* **How to complete this task**: In this exercise, set down every entry that follows exactly as it appears.

-----

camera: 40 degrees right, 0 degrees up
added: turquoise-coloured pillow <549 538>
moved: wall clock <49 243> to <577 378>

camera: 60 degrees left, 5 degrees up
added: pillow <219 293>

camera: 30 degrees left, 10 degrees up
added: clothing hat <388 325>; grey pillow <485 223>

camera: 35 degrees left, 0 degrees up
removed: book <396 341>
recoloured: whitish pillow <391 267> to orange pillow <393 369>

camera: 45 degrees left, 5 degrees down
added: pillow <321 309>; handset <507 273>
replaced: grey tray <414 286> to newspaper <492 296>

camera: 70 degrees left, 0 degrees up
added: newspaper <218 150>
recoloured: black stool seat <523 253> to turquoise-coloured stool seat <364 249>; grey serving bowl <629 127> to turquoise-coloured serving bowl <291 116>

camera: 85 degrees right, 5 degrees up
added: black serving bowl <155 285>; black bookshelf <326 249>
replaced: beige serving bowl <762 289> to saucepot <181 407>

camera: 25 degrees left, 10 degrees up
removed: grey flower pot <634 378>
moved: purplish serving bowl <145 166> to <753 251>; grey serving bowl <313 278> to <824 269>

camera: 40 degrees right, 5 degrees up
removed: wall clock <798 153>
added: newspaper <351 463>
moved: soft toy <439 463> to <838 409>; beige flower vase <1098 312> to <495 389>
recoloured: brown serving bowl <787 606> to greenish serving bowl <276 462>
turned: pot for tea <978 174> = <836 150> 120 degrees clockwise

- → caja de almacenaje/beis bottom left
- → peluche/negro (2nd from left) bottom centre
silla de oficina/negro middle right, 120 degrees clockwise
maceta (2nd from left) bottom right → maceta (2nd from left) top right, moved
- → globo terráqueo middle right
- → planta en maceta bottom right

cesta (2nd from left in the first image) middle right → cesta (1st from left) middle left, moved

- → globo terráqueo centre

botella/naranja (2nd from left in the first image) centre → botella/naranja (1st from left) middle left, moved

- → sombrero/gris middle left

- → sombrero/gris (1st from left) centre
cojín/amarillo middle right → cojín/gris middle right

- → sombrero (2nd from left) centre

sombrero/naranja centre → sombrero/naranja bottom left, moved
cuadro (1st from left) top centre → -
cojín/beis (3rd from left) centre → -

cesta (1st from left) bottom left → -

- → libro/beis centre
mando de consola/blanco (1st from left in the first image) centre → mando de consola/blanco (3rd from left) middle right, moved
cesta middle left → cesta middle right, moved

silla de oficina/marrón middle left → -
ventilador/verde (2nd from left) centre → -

-----

* **Written answer**:
camera: 40 degrees right, 0 degrees up
added: turquoise-coloured pillow <549 538>
moved: wall clock <49 243> to <577 378>

camera: 60 degrees left, 5 degrees up
added: pillow <219 293>

camera: 30 degrees left, 10 degrees up
added: clothing hat <388 325>; grey pillow <485 223>

camera: 35 degrees left, 0 degrees up
removed: book <396 341>
recoloured: whitish pillow <391 267> to orange pillow <393 369>

camera: 45 degrees left, 5 degrees down
added: pillow <321 309>; handset <507 273>
replaced: grey tray <414 286> to newspaper <492 296>

camera: 70 degrees left, 0 degrees up
added: newspaper <218 150>
recoloured: black stool seat <523 253> to turquoise-coloured stool seat <364 249>; grey serving bowl <629 127> to turquoise-coloured serving bowl <291 116>

camera: 85 degrees right, 5 degrees up
added: black serving bowl <155 285>; black bookshelf <326 249>
replaced: beige serving bowl <762 289> to saucepot <181 407>

camera: 25 degrees left, 10 degrees up
removed: grey flower pot <634 378>
moved: purplish serving bowl <145 166> to <753 251>; grey serving bowl <313 278> to <824 269>

camera: 40 degrees right, 5 degrees up
removed: wall clock <798 153>
added: newspaper <351 463>
moved: soft toy <439 463> to <838 409>; beige flower vase <1098 312> to <495 389>
recoloured: brown serving bowl <787 606> to greenish serving bowl <276 462>
turned: pot for tea <978 174> = <836 150> 120 degrees clockwise

- → caja de almacenaje/beis bottom left
- → peluche/negro (2nd from left) bottom centre
silla de oficina/negro middle right, 120 degrees clockwise
maceta (2nd from left) bottom right → maceta (2nd from left) top right, moved
- → globo terráqueo middle right
- → planta en maceta bottom right

cesta (2nd from left in the first image) middle right → cesta (1st from left) middle left, moved

- → globo terráqueo centre

botella/naranja (2nd from left in the first image) centre → botella/naranja (1st from left) middle left, moved

- → sombrero/gris middle left

- → sombrero/gris (1st from left) centre
cojín/amarillo middle right → cojín/gris middle right

- → sombrero (2nd from left) centre

sombrero/naranja centre → sombrero/naranja bottom left, moved
cuadro (1st from left) top centre → -
cojín/beis (3rd from left) centre → -

cesta (1st from left) bottom left → -

- → libro/beis centre
mando de consola/blanco (1st from left in the first image) centre → mando de consola/blanco (3rd from left) middle right, moved
cesta middle left → cesta middle right, moved

silla de oficina/marrón middle left → -
ventilador/verde (2nd from left) centre → -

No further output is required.